#### WHAT YOU HAVE TO DO:
List every line in the entries below that contains the string "datos".

Source data:
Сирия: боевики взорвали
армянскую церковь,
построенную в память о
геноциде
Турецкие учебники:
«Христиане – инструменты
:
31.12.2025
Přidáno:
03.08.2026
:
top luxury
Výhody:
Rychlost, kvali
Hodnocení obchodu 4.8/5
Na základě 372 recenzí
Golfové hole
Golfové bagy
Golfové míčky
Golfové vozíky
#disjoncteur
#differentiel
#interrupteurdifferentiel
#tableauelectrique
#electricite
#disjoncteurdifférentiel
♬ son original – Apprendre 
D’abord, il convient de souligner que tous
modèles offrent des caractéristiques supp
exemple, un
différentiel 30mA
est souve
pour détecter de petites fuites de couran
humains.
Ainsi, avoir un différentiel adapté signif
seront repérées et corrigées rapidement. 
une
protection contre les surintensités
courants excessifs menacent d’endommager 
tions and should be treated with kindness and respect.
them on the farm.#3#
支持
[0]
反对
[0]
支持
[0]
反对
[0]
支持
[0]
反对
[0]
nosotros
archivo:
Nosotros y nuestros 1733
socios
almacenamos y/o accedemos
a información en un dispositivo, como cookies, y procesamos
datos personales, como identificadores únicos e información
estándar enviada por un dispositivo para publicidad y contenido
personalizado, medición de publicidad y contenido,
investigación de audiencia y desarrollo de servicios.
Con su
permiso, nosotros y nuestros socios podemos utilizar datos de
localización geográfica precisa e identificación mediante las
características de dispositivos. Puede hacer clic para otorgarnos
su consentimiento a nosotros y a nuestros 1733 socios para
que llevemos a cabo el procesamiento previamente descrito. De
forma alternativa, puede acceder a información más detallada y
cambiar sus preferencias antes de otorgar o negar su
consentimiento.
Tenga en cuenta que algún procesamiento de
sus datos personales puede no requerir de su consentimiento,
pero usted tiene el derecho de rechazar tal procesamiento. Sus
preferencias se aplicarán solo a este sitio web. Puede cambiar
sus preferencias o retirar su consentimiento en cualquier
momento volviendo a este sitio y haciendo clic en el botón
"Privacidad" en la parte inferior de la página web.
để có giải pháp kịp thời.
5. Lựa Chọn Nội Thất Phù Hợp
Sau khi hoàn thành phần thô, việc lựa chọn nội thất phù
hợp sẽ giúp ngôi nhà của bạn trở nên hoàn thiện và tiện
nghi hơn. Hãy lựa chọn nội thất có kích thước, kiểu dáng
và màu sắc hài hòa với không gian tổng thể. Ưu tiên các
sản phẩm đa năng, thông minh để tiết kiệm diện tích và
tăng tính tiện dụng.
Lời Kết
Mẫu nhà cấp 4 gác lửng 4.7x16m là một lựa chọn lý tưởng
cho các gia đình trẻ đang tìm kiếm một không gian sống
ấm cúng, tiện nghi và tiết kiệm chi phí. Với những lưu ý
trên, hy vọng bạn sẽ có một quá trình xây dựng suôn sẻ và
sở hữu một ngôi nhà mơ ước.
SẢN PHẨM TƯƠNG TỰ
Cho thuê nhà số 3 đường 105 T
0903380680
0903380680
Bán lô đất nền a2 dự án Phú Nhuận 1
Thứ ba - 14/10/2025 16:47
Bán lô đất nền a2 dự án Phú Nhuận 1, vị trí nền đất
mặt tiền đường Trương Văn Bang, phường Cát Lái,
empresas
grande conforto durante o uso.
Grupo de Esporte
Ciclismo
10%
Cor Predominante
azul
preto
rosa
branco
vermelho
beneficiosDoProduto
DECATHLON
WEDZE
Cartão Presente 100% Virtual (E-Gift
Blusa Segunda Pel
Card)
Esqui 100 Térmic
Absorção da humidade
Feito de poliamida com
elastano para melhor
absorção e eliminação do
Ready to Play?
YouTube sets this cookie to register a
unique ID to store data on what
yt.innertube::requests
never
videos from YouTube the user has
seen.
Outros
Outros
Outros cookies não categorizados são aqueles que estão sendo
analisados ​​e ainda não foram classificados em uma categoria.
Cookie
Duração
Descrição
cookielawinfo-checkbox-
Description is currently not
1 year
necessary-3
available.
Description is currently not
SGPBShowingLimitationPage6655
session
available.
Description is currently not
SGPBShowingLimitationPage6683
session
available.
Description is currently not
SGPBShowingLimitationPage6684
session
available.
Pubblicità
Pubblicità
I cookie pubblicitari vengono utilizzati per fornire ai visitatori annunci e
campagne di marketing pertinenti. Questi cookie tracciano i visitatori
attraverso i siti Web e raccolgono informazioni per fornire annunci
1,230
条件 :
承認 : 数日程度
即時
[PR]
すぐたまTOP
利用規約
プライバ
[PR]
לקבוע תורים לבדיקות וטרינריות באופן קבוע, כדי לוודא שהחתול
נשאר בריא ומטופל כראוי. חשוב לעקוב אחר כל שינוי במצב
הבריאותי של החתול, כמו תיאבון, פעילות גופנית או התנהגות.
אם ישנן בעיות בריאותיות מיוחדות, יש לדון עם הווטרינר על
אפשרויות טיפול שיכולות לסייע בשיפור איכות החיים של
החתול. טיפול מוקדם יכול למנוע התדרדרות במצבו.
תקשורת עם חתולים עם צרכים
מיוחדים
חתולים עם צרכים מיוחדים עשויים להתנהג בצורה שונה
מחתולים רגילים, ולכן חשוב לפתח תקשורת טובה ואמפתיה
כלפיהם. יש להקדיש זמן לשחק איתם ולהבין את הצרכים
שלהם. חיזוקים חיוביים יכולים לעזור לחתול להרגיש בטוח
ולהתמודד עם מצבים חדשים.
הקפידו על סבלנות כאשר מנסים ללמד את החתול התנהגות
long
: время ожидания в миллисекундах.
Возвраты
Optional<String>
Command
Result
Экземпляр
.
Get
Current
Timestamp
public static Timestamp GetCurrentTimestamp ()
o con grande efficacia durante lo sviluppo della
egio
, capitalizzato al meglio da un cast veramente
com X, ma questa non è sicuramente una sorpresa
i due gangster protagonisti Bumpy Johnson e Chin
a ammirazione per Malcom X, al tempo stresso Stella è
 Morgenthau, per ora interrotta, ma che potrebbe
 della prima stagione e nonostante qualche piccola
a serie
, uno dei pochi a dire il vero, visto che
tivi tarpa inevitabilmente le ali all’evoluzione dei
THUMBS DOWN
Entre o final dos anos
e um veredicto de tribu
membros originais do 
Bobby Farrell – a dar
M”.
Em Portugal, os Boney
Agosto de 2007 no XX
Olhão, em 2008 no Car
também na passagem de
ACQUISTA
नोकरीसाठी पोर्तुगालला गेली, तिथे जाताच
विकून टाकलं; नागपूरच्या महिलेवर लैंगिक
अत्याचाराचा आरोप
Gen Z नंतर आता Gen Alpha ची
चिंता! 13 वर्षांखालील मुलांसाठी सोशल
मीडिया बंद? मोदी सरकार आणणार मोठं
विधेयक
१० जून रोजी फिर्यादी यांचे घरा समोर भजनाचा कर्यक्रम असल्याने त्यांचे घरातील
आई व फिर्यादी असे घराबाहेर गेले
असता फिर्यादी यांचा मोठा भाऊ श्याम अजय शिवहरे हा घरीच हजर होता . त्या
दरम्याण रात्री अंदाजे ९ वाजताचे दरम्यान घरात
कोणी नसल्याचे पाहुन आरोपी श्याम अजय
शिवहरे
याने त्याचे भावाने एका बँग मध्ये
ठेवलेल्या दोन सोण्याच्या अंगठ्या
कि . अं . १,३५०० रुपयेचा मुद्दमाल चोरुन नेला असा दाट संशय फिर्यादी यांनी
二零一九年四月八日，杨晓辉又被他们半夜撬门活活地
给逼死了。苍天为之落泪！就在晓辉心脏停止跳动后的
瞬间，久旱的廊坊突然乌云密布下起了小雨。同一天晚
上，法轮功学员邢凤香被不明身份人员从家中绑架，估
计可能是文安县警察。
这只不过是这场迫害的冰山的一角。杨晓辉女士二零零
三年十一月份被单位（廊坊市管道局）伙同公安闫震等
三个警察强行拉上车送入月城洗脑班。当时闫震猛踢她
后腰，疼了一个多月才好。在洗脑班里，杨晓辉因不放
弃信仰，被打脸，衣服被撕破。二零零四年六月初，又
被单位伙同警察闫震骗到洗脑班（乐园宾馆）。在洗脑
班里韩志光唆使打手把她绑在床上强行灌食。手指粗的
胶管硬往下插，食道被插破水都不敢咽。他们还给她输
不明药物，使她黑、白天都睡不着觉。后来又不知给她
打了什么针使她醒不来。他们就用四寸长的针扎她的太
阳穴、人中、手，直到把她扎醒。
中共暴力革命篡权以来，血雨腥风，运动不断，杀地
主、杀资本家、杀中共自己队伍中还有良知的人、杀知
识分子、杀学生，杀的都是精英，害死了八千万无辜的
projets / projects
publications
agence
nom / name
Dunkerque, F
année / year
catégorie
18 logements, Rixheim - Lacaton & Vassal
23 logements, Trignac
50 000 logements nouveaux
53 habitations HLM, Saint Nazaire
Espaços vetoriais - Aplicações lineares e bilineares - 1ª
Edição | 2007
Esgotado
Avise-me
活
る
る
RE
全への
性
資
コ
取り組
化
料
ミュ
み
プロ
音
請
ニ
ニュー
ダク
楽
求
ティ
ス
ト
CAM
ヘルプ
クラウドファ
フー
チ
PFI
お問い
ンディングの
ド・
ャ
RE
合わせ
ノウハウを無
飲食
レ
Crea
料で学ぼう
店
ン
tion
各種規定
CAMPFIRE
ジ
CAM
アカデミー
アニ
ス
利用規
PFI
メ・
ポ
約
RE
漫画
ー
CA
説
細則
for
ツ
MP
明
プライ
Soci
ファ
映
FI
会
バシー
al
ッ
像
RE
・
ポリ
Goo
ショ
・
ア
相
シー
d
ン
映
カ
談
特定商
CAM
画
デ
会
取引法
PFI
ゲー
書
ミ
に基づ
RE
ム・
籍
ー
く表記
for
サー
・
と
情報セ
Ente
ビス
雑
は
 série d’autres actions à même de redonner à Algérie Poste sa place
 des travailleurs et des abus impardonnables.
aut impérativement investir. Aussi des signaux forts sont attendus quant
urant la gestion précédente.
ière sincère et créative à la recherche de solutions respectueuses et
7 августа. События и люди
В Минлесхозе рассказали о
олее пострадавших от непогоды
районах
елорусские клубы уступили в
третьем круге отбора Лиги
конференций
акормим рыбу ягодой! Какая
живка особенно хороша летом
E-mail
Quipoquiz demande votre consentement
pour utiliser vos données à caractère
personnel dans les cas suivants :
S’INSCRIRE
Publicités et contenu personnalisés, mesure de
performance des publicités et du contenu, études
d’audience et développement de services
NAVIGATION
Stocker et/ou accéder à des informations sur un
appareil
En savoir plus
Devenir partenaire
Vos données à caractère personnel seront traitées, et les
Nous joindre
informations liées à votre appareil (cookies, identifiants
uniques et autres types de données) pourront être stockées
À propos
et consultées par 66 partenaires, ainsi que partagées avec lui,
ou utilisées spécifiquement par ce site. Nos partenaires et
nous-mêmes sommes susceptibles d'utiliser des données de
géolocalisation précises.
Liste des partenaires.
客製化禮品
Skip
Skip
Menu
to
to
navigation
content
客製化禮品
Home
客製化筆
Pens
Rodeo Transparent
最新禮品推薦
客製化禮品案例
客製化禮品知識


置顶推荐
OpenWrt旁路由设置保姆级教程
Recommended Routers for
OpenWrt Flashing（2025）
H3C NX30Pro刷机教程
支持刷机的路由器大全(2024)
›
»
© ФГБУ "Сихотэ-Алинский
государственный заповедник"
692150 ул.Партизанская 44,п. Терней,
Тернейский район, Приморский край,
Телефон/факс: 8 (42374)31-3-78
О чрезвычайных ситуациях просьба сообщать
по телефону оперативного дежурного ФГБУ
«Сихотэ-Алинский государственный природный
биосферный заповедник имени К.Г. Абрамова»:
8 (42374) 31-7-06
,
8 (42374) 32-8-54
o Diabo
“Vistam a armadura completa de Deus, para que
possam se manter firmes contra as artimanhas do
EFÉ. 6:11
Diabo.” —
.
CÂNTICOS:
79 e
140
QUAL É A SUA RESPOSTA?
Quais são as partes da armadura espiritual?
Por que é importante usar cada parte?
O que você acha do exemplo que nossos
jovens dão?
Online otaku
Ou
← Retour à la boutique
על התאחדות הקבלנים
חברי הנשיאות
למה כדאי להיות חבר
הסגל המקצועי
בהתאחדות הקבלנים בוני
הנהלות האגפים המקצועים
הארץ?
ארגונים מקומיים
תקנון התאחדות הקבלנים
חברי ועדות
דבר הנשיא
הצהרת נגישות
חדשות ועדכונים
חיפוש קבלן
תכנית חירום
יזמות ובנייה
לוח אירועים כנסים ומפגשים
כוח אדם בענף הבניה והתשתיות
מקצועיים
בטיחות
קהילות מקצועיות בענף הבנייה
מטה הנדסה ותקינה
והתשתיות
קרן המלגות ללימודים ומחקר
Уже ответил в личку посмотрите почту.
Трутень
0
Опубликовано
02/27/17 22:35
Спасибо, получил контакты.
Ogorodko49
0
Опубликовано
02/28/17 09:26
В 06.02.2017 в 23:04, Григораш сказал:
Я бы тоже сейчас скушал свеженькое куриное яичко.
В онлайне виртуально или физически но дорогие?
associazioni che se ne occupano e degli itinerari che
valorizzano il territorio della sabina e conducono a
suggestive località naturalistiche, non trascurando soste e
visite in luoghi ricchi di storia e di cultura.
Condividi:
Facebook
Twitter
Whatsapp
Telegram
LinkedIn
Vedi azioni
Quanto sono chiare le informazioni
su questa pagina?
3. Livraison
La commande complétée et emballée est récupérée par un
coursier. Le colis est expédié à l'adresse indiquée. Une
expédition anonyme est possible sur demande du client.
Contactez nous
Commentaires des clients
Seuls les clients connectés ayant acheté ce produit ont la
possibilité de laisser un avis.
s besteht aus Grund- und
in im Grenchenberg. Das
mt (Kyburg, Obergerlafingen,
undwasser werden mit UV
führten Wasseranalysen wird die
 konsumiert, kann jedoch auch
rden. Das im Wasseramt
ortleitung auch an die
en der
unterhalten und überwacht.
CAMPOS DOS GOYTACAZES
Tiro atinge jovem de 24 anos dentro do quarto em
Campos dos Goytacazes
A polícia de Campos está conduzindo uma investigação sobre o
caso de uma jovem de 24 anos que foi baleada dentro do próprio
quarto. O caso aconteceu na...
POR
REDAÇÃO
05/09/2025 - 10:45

#### RESPONSE TO THIS TASK:
datos personales, como identificadores únicos e información
permiso, nosotros y nuestros socios podemos utilizar datos de
sus datos personales puede no requerir de su consentimiento,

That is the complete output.